Zum Hauptinhalt springen

Spindelegger will alternative Gasversorgung

Von WZ Online

Politik

Heftige Kritik an Bohunice. | Wien. Außenminister Michael Spindelegger (V) hat sich am Sonntag in der ORF-Pressestunde für eine "Diversität" in der Gasversorgung ausgesprochen. In punkto Energiesicherheit dürfe man sich nicht "auf einen Staat " verlassen. "Wir dürfen nicht so verletzlich sein", so der Chefdiplomat. Auch die EU solle ihr Verhältnis zu Russland "aktualisieren". Spindelegger erwartet in der aktuellen Gas-Krise in den nächsten Tagen eine Entspannung. Der Gas-Fluss könne in den nächsten Stunden aufgebaut werden.


Hinweis: Der Inhalt dieser Seite wurde vor 15 Jahren in der Wiener Zeitung veröffentlicht. Hier geht's zu unseren neuen Inhalten.

Der Vertrag von Lissabon beinhaltet laut Spindelegger auch Neubestimmungen betreffend der europäischen Energiepolitik, damit Europa in drohenden Krisensituationen "eher Vorsorge treffen" könne.
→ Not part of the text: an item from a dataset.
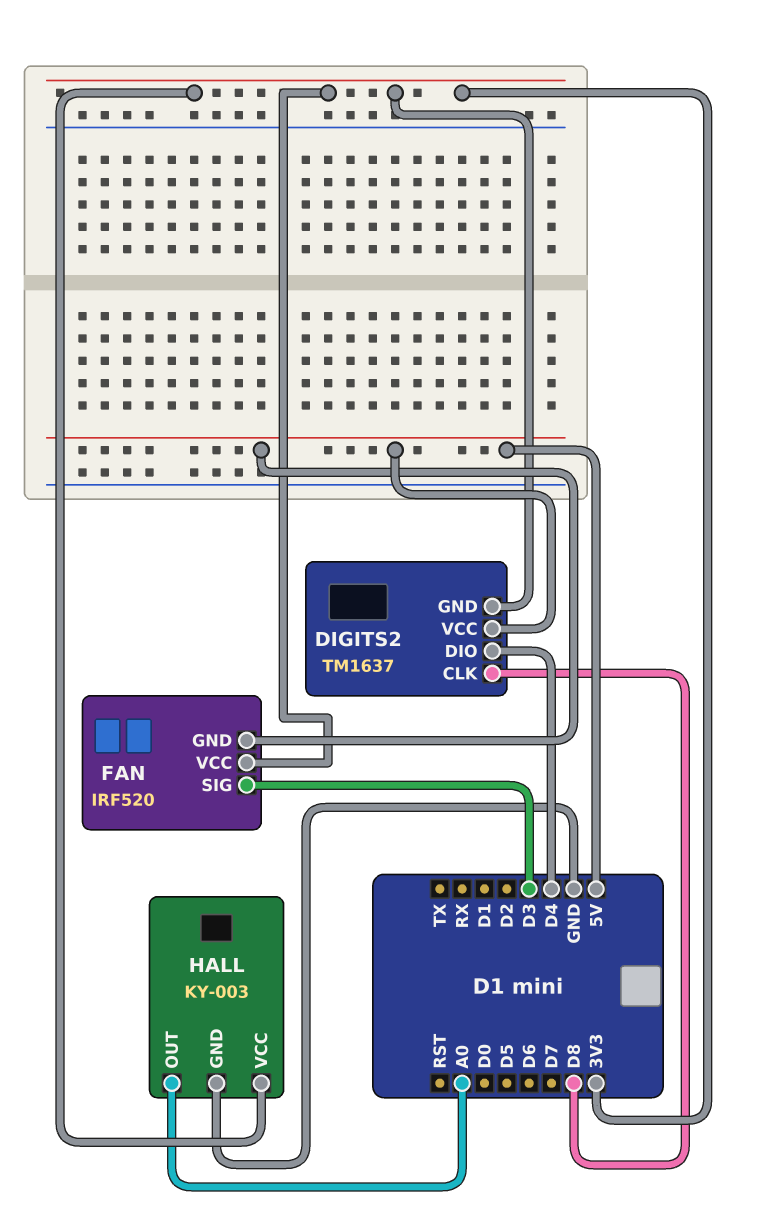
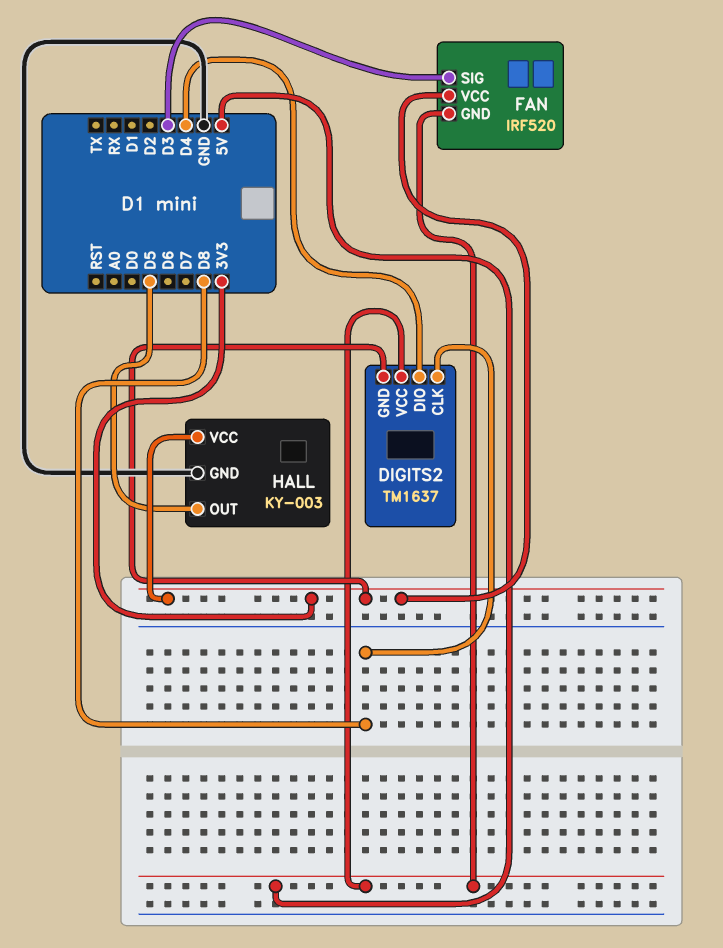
HALL pin OUT: A0 -> D5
Schritte in Richtung erneurbarer Energie könnten die Abhängigkeit reduzieren.

Spindelegger meinte weiter, er sehe eine "Notwendigkeit die Nabucco-Pipeline zu verwirklichen". Er sei auch angesichts der hohen Kosten für den Bau der Pipeline zuversichtlich, um auch von "anderen Räumen wie zum Beispiel Aserbaidschan" Energie-Ressourcen erschließen zu können.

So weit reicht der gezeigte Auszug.